For the stretchers I used a 2x6 board that I simply notched at each extremity so it can slot in between the legs.

Kerf done on the marked notch for sawing.

Without going into much detail about this insignificant portion, the final result are two quite strong saw horses that I will use to build my workbench later on.

The final result...

... two strong saw horses.

All this gave me some bags of shavings that I will use to light on my fire pit but it looks like I produce more than I can use and start to have quite some stock.
So one question comes to my mind for you readers... what are you doing with your wood shavings?

Monday, June 17, 2019

60 mortises later...

A while ago I began to work on an extension to my workbench, starting with the workbench legs. After having done the 4 front legs I took care of the 4 back legs.
This time I used my new Stanley 49 auger bit depth stop instead of a simple piece of tape. I got this one recently and was eager to use it.

The Stanley 49 depth stop.

I must admit that I am very pleased with it. At first sight it did not inspired me much but it revealed to be a nice little addition that held well on the bit, is easy to set, and much more precise than a piece of tape.
I applied to the back legs the same recipe as for the front legs, that is to say that I drilled out the mortise waste using the hand brace and then cleaned/chopped the mortise with a chisel. With the back legs the side mortise are located 1/2 inch from the leg side so I needed to be careful when chopping the waste so not to get a split leg.

Chopping the waste at 1/2" from the side.
After a while, and 60 mortises later, I am done with the legs.

A bunch of mortised legs.

Next is to take care of the stretchers. I traced the tenons using a marking knife, then highlighted the mark using a pencil.
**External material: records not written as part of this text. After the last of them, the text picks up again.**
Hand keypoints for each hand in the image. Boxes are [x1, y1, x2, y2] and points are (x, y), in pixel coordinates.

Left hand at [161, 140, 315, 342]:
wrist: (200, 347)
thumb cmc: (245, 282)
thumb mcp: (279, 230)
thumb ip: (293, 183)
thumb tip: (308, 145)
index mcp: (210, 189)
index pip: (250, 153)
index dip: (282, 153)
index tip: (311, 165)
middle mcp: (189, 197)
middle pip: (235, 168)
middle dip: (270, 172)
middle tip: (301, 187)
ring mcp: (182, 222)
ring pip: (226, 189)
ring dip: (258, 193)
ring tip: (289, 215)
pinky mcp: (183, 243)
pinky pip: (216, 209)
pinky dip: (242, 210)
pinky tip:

The tenon traced on the stretcher.
Note that the tenon is starting from the top of the stretcher.

I then made a kerf on the waste side using a chisel so to guide the saw blade.

Kerf to guide the saw blade.

It takes some time to make these kerfs before sawing but I find it far easier and quicker to have a clean saw cut using this technique. I start with the crosscut of the tenon shoulders, checking to stay square during all the cut.

Tenon shoulder crosscut.

Clean square cut.

Then follows the rip cut...

Tenon shoulder rip cut. Note that the waste at the bottom
of the tenon is already removed on that picture.

The result is satisfying for me, I will clean the shoulders with the shoulder plane when I will adjust the tenon to its mortise.

A freshly cut tenon on the top stretcher...
...and a bunch of them.

A hair larger than 1/2 inch.

Next is to apply the same recipe to the bottom stretchers, so I start with the marked line and kerf...

Bottom stretchers marked and kerfed.
For these ones the tenon is centered.

...then cut square following the kerf. For these ones I started with the rip cut, followed by the cross cut.

Rip cutting the tenon...

... then cross cutting to remove the waste.

After 60 mortises, the 60 tenons were done, next will be to assemble all these, but before that I deserve a cold one!